■ **About this exercise**: Report each line of the data that contains the string "wall".
*** Data for review Section Begins ***
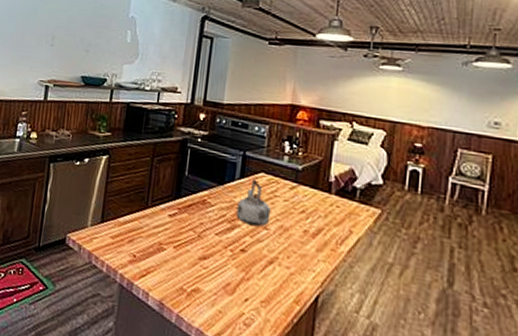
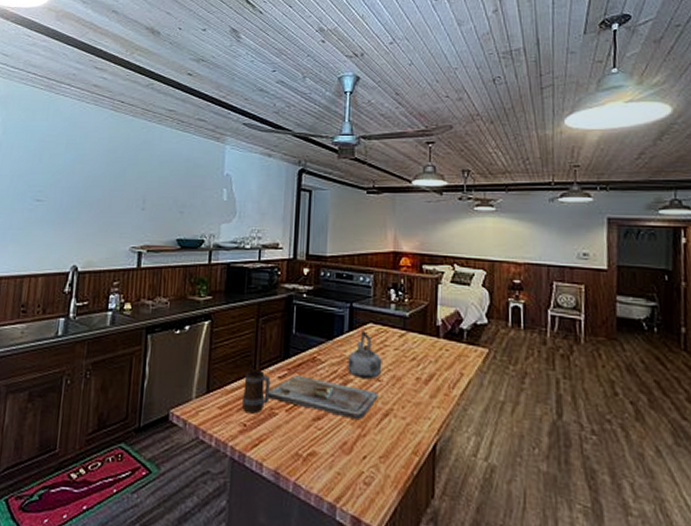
mug: none [133,205,162,247] -> present [241,370,271,414]
cutting board: none [158,215,265,265] -> present [268,375,378,421]

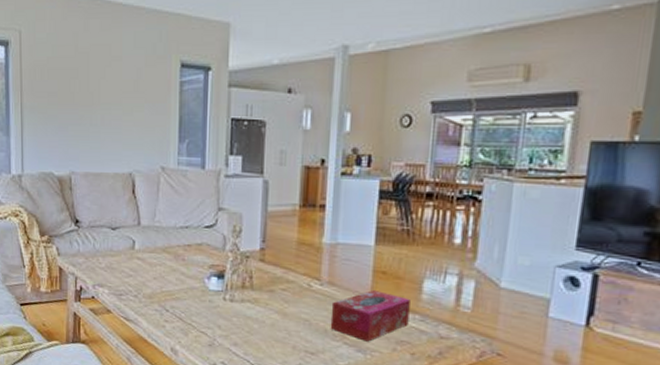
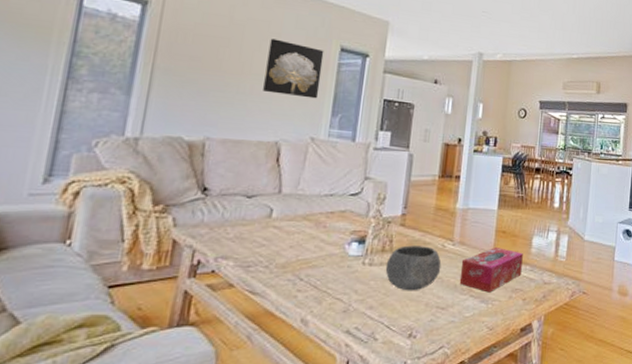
wall art: none [113,63,165,124] -> present [263,38,324,99]
bowl: none [247,283,308,332] -> present [385,245,442,291]

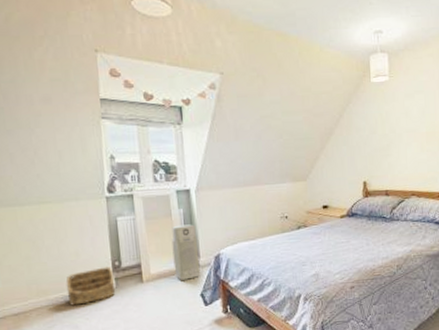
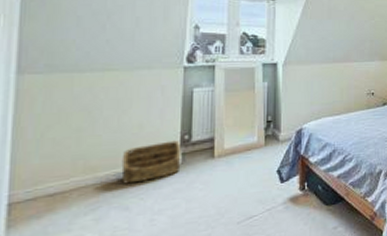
air purifier: present [171,224,201,280] -> none [251,98,280,156]

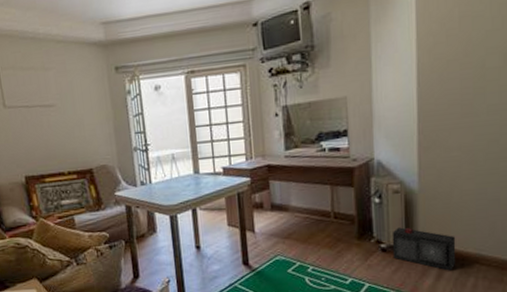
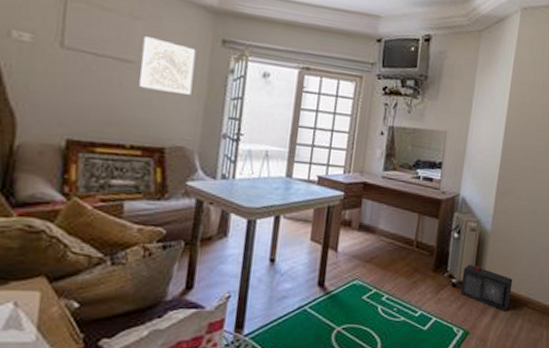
wall art: none [56,81,102,125] -> present [139,36,196,95]

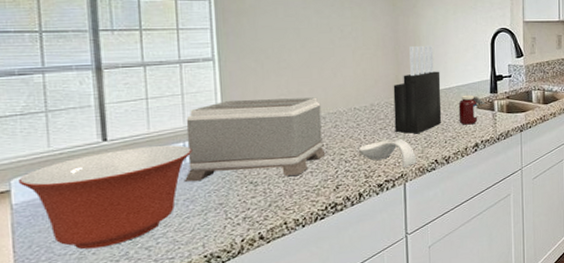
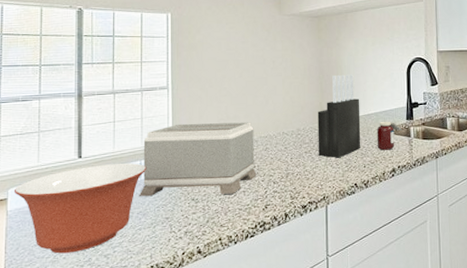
spoon rest: present [358,139,417,167] -> none [285,162,338,190]

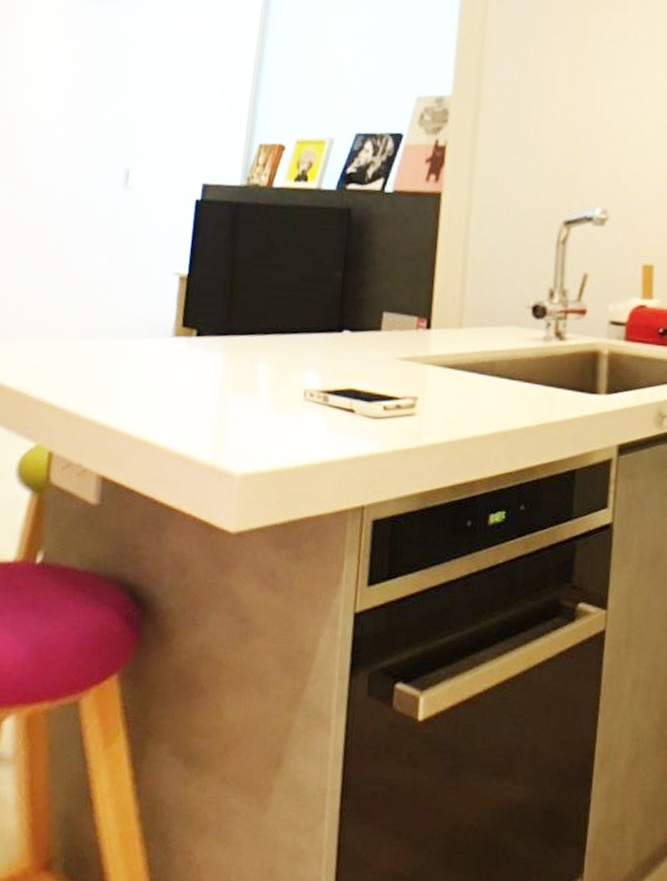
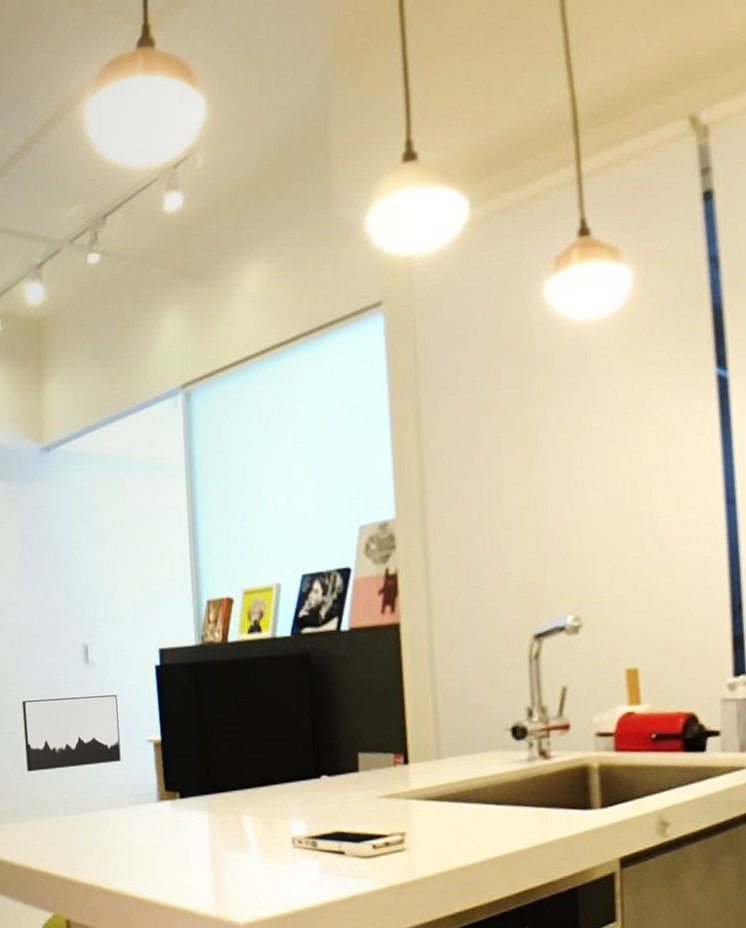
wall art: none [39,216,150,292] -> present [21,695,121,772]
*** Data for review Section Ends ***
■ **Exercise answer**:
wall art: none [113,63,165,124] -> present [263,38,324,99]
wall art: none [56,81,102,125] -> present [139,36,196,95]
wall art: none [39,216,150,292] -> present [21,695,121,772]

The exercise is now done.